### [题目 A]
请从选文中原样返回一段文字，以“从这个角度看,在理论层面解构”开始，到“形成购买农业保险的路径依赖。”结束。

### [选文]
------------------------------------

与政策主线不同,理论研究的核心是增强农户对冲风险能力。这是由研究机构和作者的交流与合作机制欠缺,跨学科知识交叉的广度与强度不足而造成的结果。尽管理论研究关注了农户对风险管理手段的偏好性问题,但农户对风险规避手段的选择不是凭空产生,而总是在背景环境下进行的。那么,在选择的过程中,农户很难消除选择框架产生的影响。由于缺乏政策的“助推”,农户在世代相传形成的选择框架的影响下,很容易选择调整农时、等待政府救济等传统避险手段,而非采取农业保险这一现代避险手段①根据中国农业保险保障水平研究课题组的考察,中国还有55%的农作物面积没有被农业保险覆盖,这一水平低于许多发展中国家。与此同时,根据农业农村部农村经济研究中心调研成果显示:近33%的农户没有购买过农业保险。如果将被强制购买的农户(包括在不知情下,由村委会或镇政府统一购买农业保险的农户)统计进去,这个比例高达55%。而且大部分农户的续保意愿较低,连续两年以上参保经历的比例不足50%。。传统避险手段不总是高效与可行的,甚至使得农户暴露较高风险的环境当中,从而加剧了农户“因灾返贫”的可能性。
从这个角度看,在理论层面解构助推式的政策具有重要的意义。助推式政策是指当农户选择不利于社会福利最大化的避险手段时,政府采取必要的措施对其行为进行干预。助推式的政策包括以下三个方面:一是政府公共政策助推。包括明确区分传统避险手段和现代避险手段的属性,分析两者可能存在的“互补”或“替代”效应;在此基础上,探讨多种避险手段混合发展的支持方式、权责机制和落实机制,在最大程度上发挥宏观政策工具的助推潜力。二是市场发育创新。包括分析农户购买农业保险的行为目标,主动联合气象部门、保监会、保险协会,针对所在地区常见的气候灾害,并结合农户的分化程度、经营品种,有意识地开发符合农户风险管理需求的险种。同时,结合农业院校,探究联合培养“懂农户、农业,又懂保险”的复合型人才机制,并分析衔接政府与农户的有力媒介体系。三是农户认知响应。包括厘清不同耕地规模、经营品种、分化程度及地区发展水平的农户参加农业保险的认知机制,并树立农户对农业保险产品的信任度,从而形成购买农业保险的路径依赖。
四、结论与展望
应对气候变化的农业经济研究相对分散,亟需进行归纳与分析。本文采取文献计量法和内容分析法对中国1992—2020年共1 678篇文献进行了研究,结果表明:应对气候变化的农业经济研究发展迅速,形成了相对稳定的研究机构、学科背景及知识基础,并围绕“气候变化—风险生成—农户避险手段”理论框架展开研究。其中,气候变化关注的是气候变化特征及其趋势。风险生产关注的是气候变化对农业生产的影响及其异质性。农户避险关注的是在气候变化的影响下,为减少气候对农业的不利影响,农户所采取的避险手段。显然,理论研究的核心是分析农户对风险规避手段的选择性偏好,从而探讨提升农户在气候变化背景下从事农业生产的积极性的策略。不过,随着气候变化治理在国际事务的地位提升,碳减排和碳中和成为气候治理政策努力的方向。控制人类活动产生的温室气体的排放量并提高气候恢复能力成为政策的目标。从这个角度看,理论研究与政策实践存在一定程度的悖离。这可能引致一个重要的问题:在缺乏政策助推的条件下,农户采取传统且低效的避险手段,并暴露于较高风险的环境之中。

------------------------------------

### [题目 B]
返回下列记录中含有字符串“http”的每一行。

### [所给材料]
------------------------------------

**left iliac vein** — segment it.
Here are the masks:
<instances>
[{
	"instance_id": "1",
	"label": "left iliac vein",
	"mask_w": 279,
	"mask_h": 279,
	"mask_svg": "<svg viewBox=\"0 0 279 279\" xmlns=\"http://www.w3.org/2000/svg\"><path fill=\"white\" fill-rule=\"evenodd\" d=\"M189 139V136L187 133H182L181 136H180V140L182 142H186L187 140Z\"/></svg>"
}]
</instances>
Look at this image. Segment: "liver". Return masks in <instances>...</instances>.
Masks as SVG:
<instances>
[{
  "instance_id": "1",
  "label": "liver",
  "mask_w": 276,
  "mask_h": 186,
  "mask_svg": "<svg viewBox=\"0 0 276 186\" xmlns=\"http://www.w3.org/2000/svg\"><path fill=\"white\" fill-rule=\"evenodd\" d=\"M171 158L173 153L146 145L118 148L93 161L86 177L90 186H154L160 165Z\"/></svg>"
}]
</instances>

------------------------------------

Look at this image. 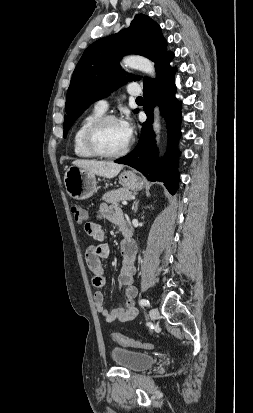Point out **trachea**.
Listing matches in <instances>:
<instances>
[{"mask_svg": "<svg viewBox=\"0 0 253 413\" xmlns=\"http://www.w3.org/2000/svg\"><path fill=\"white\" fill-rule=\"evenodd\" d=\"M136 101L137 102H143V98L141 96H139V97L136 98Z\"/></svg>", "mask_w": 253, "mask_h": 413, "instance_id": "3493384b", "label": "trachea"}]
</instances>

------------------------------------

### [解答 A]
从这个角度看,在理论层面解构助推式的政策具有重要的意义。助推式政策是指当农户选择不利于社会福利最大化的避险手段时,政府采取必要的措施对其行为进行干预。助推式的政策包括以下三个方面:一是政府公共政策助推。包括明确区分传统避险手段和现代避险手段的属性,分析两者可能存在的“互补”或“替代”效应;在此基础上,探讨多种避险手段混合发展的支持方式、权责机制和落实机制,在最大程度上发挥宏观政策工具的助推潜力。二是市场发育创新。包括分析农户购买农业保险的行为目标,主动联合气象部门、保监会、保险协会,针对所在地区常见的气候灾害,并结合农户的分化程度、经营品种,有意识地开发符合农户风险管理需求的险种。同时,结合农业院校,探究联合培养“懂农户、农业,又懂保险”的复合型人才机制,并分析衔接政府与农户的有力媒介体系。三是农户认知响应。包括厘清不同耕地规模、经营品种、分化程度及地区发展水平的农户参加农业保险的认知机制,并树立农户对农业保险产品的信任度,从而形成购买农业保险的路径依赖。

### [解答 B]
	"mask_svg": "<svg viewBox=\"0 0 279 279\" xmlns=\"http://www.w3.org/2000/svg\"><path fill=\"white\" fill-rule=\"evenodd\" d=\"M189 139V136L187 133H182L181 136H180V140L182 142H186L187 140Z\"/></svg>"
  "mask_svg": "<svg viewBox=\"0 0 276 186\" xmlns=\"http://www.w3.org/2000/svg\"><path fill=\"white\" fill-rule=\"evenodd\" d=\"M171 158L173 153L146 145L118 148L93 161L86 177L90 186H154L160 165Z\"/></svg>"
[{"mask_svg": "<svg viewBox=\"0 0 253 413\" xmlns=\"http://www.w3.org/2000/svg\"><path fill=\"white\" fill-rule=\"evenodd\" d=\"M136 101L137 102H143V98L141 96H139V97L136 98Z\"/></svg>", "mask_w": 253, "mask_h": 413, "instance_id": "3493384b", "label": "trachea"}]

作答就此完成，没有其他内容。